TEXTABSCHNITT =
+ + + +

Berlin. Der Fanliebling darf nie wieder für Hamburg ran. Nun haben er und sein Berater reagiert. Griff Becker den Mitspielern vor?
Ralf Becker stand die Frustration ins Gesicht geschrieben. Nachdem der Sportvorstand rund vier Minuten vor den Medienvertretern über „fehlende Typen“ beim HSV referiert hatte, führte kein Weg an einer Frage über den erfahrenen Lewis Holtby vorbei, der in puncto Einsatz- und Kampfbereitschaft ein Vorbild sein will.
Doch an dieser These gibt es nun arge Zweifel. „Er hat dem Trainer nach dem Abschlusstraining gesagt, dass er nicht mitfahren möchte“, sagte Becker. Holtby soll sich demnach geweigert haben, dem Kader beim Spiel gegen Berlin (0:2) als Reservist anzugehören, weshalb er für den Rest der Saison suspendiert wurde.

+ + + +

ZIEL =
Beantworte anhand des Textabschnitts diese drei Fragen:
1. Wie lange referierte Ralf Becker vor den Medienvertretern über „fehlende Typen“ beim HSV?
2. Wem soll Holtby nach dem Abschlusstraining gesagt haben, dass er nicht mitfahren möchte?
3. Mit welchem Ergebnis endete das Spiel gegen Berlin?
Das Material wird hier nicht benötigt.

DATEN =
+ + + +

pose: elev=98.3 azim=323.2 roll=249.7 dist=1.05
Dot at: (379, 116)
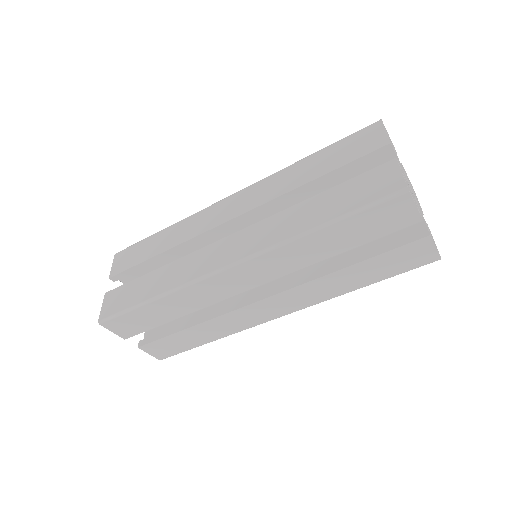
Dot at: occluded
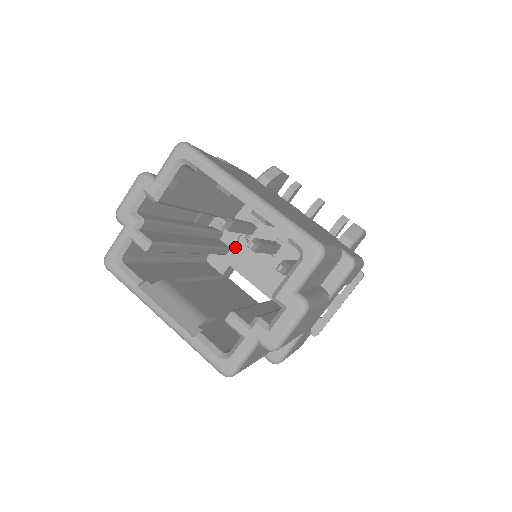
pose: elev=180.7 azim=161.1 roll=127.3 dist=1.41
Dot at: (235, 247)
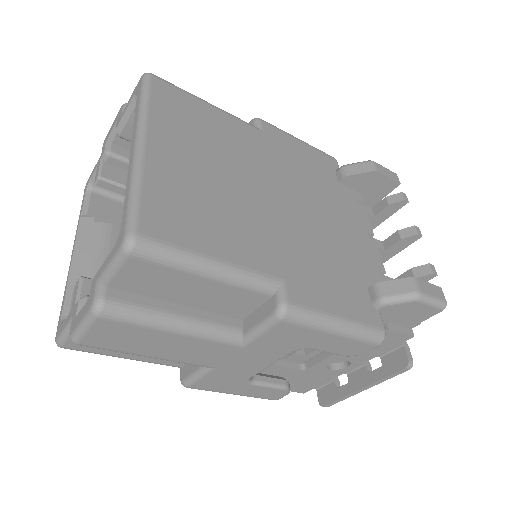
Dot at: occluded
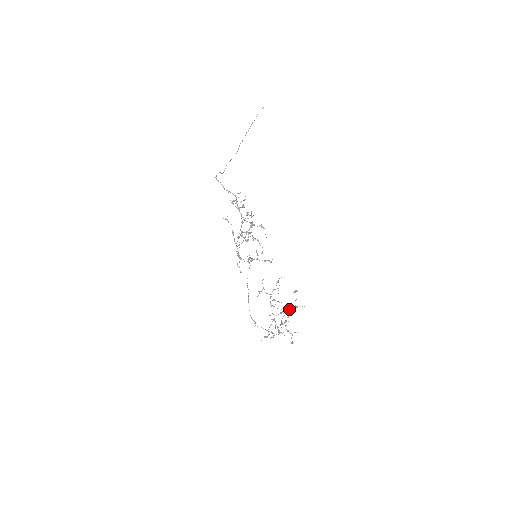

+ + + +

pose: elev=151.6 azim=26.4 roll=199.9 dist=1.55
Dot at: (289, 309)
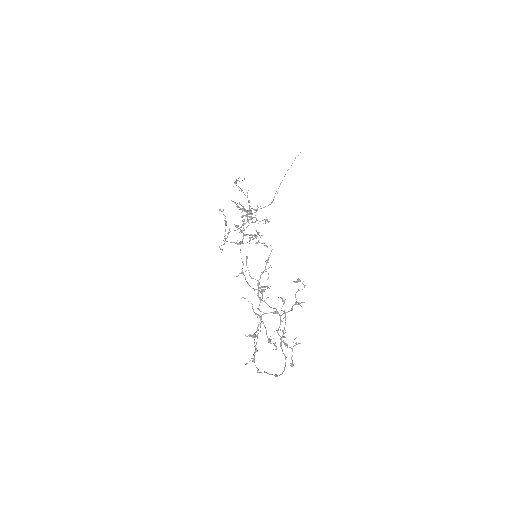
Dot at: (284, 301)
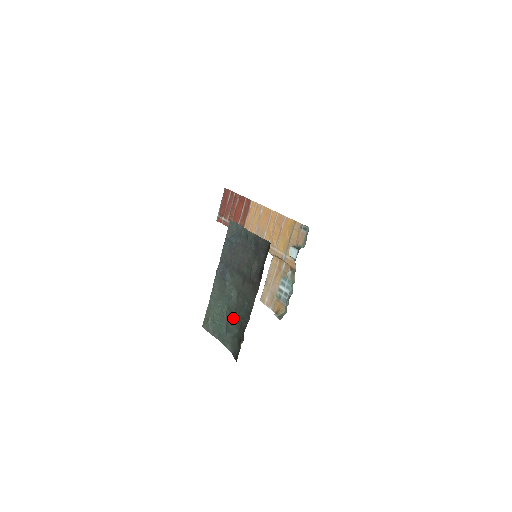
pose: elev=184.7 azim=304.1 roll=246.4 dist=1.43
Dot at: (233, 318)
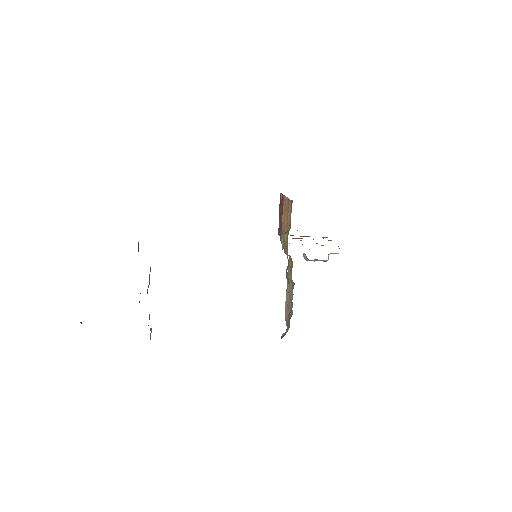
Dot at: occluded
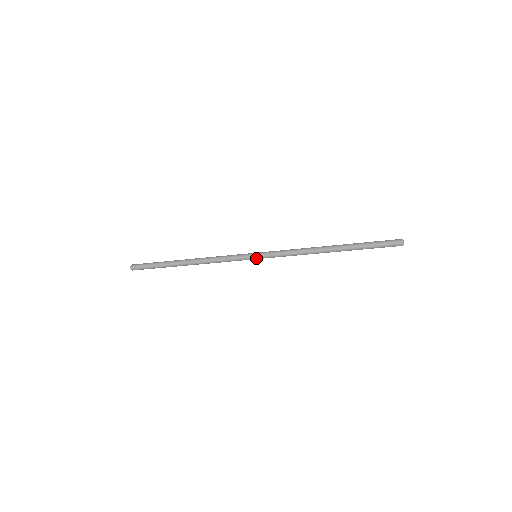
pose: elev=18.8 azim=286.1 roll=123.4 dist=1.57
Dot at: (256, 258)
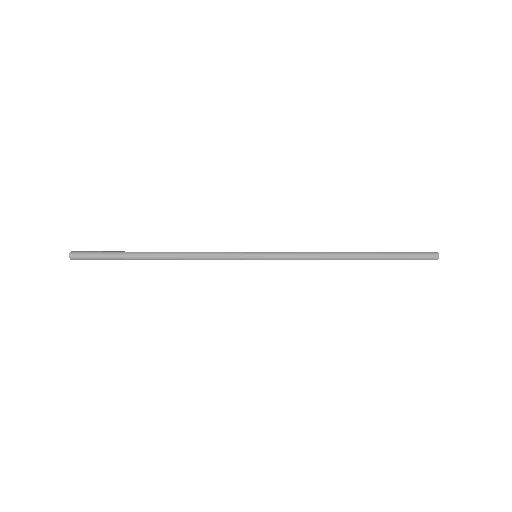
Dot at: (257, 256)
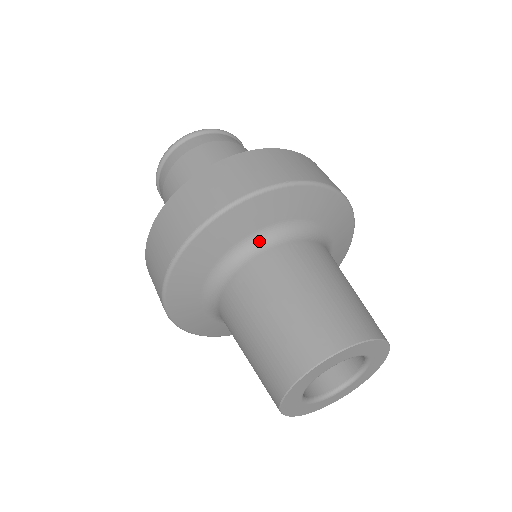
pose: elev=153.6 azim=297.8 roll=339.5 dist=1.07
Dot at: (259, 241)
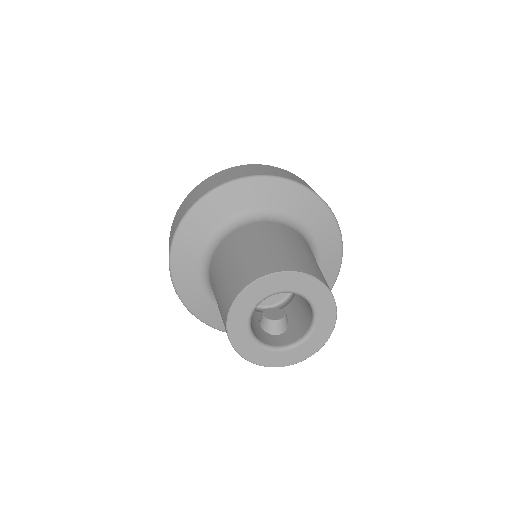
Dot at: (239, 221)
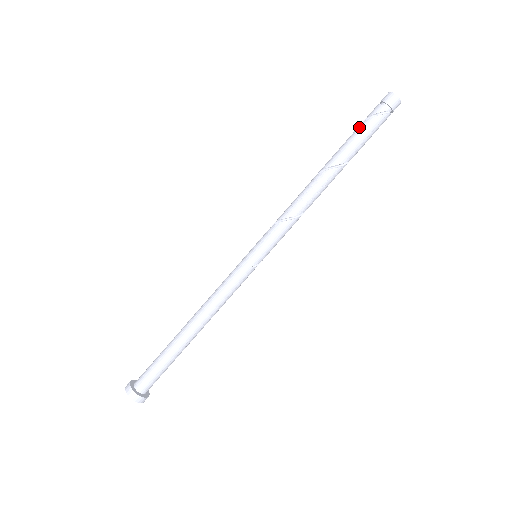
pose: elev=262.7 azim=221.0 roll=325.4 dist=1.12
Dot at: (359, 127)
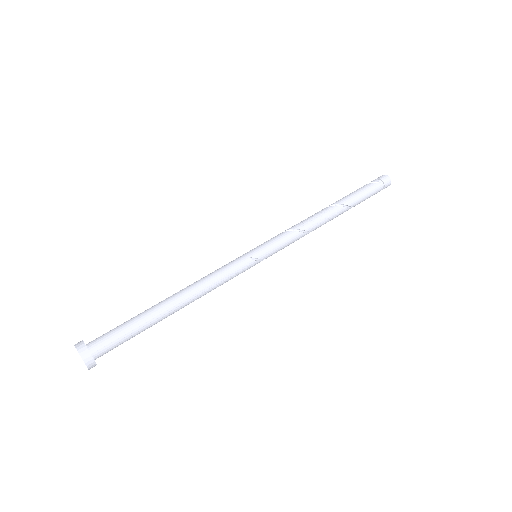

+ + + +

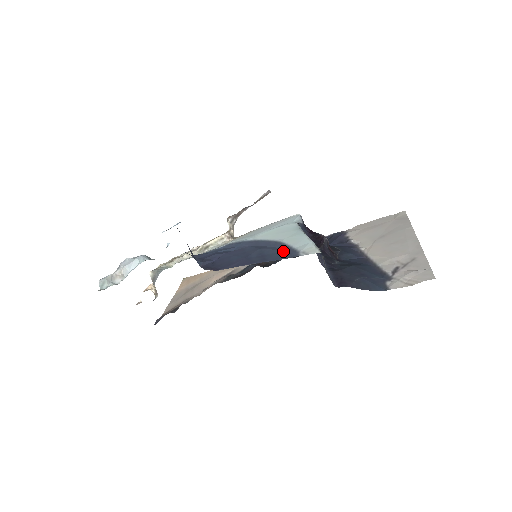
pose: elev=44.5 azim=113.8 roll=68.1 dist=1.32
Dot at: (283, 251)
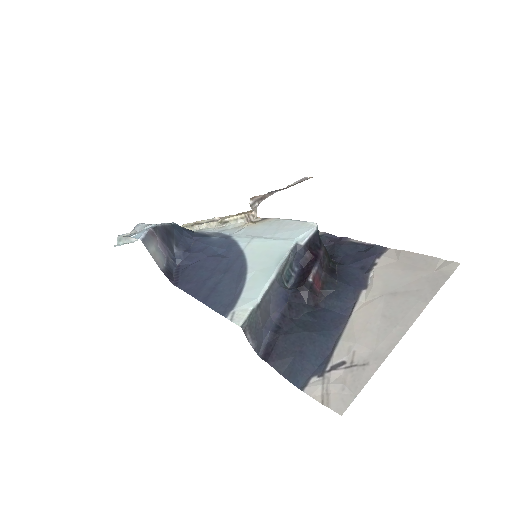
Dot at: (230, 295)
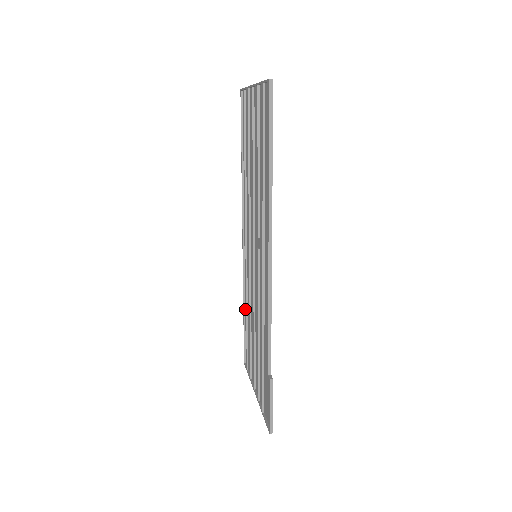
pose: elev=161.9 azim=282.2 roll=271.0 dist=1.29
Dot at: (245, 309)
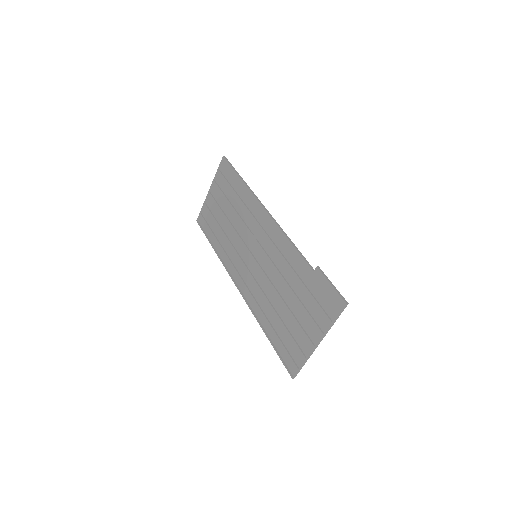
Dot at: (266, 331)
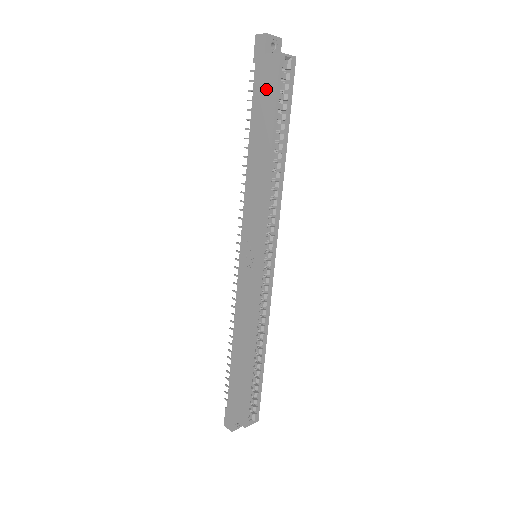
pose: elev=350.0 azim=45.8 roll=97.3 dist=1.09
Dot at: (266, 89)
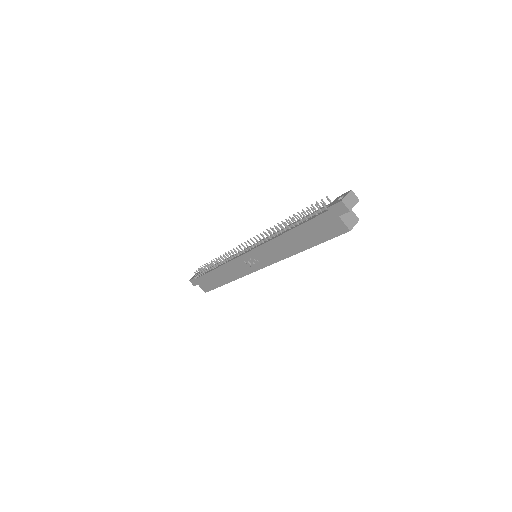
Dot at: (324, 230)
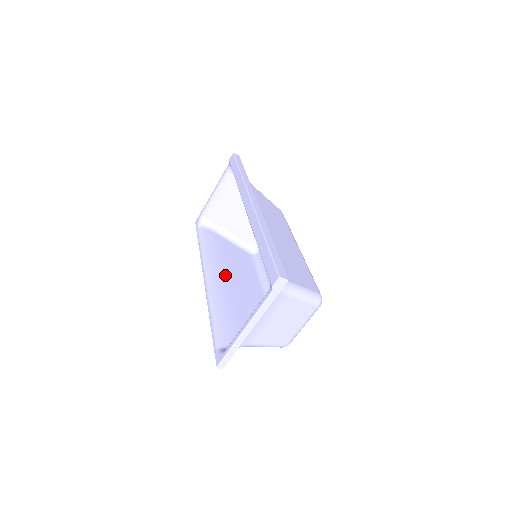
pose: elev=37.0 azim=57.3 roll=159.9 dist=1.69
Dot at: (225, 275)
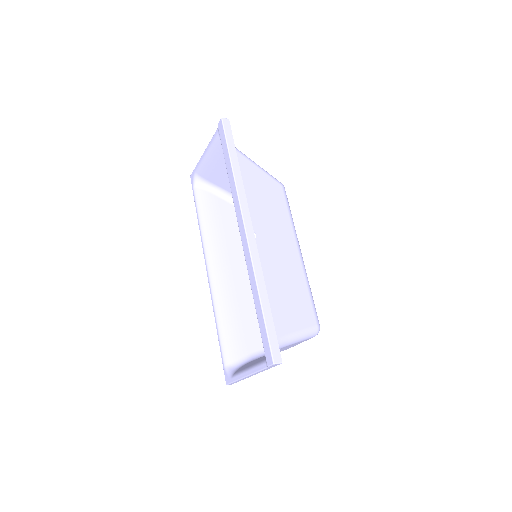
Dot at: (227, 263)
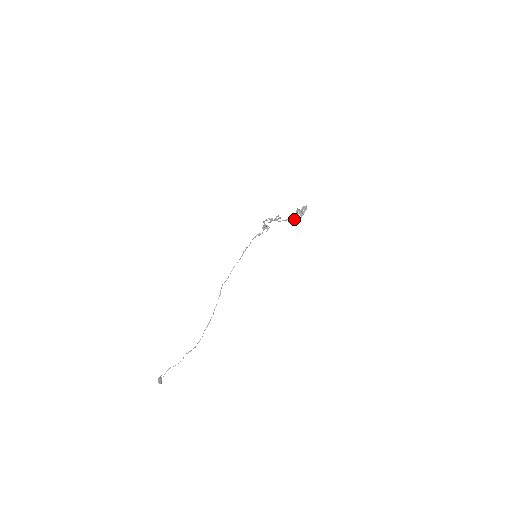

+ + + +

LÖSUNG DER AUFGABE =
1. Rund vier Minuten.
2. Dem Trainer.
3. 0:2.